Looking at tracker 20 on Fjalls we can see it settling into winter – running on battery:
now that average temperatures are below zero the solar charging of the battery is very rare (to save the battery from charging when too cold). It also skipped a few readings in january – which is unusual behaviour – possibly due to its base station misbehaving?
however the Fjalls base stays quite warm (especially in the sun!) so is solar charging OK.
we can see from plotting lat/long that it started to have more outlier readings recently (bottom right). There is usually a very consistent plot of points.
Its altitude jumped upwards in mid december! we can also see the drop due to melting before september and the gradual rise during autumn.
first we installed a new base station closer to the breidamerkurjokull glacier – which had retreated a lot!
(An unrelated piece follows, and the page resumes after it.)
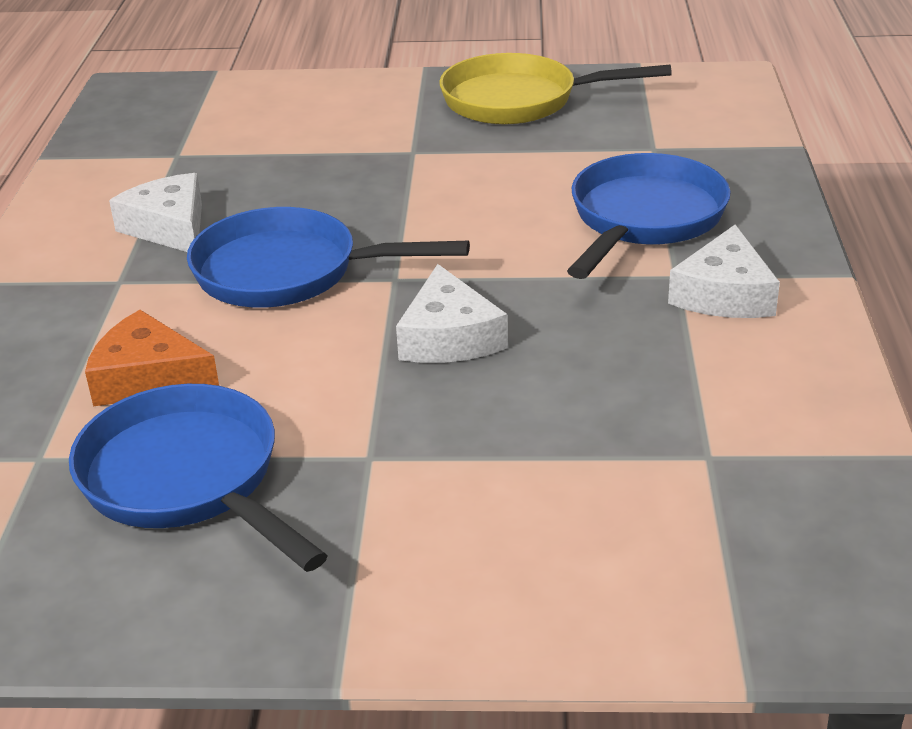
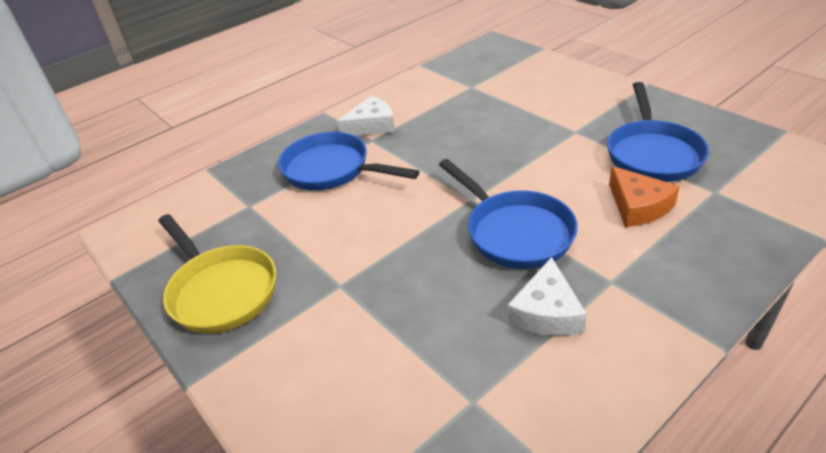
camera: 130 degrees left, 5 degrees up
white cheese [396,264,508,363] -> none
blue pan [567,153,731,279] -> blue pan turned 45 degrees clockwise [278,132,420,191]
The new base uses GPRS to send rover data directly to our server.
then installed rover19 at 100m altitude on the glacier
carrying the Fjalls rover20 up to the glacier
new rover20 on Fjalls
We did our first tracker placement using the large UAV (Matrice 300) about 1km away on Breida at an altitude of 130m. We used a camera+release mechanism which gave us a down-looking feed to place it precicely in a safe area (which we can walk to). This tracker 21 has a smaller GPS and radio antenna and a light-weight “quadpod”.
We installed a Browning HP4 camera on the Fjalls base station pole to test it as a way of getting a long sequence of timelapse images. It has their solar panel fitted (small one half way up) – and is filled with lithium AA batteries.
The camera will take a couple of photos after sunrise and before sunset – it is very restrictive on timelapse unlike the Brinno cameras.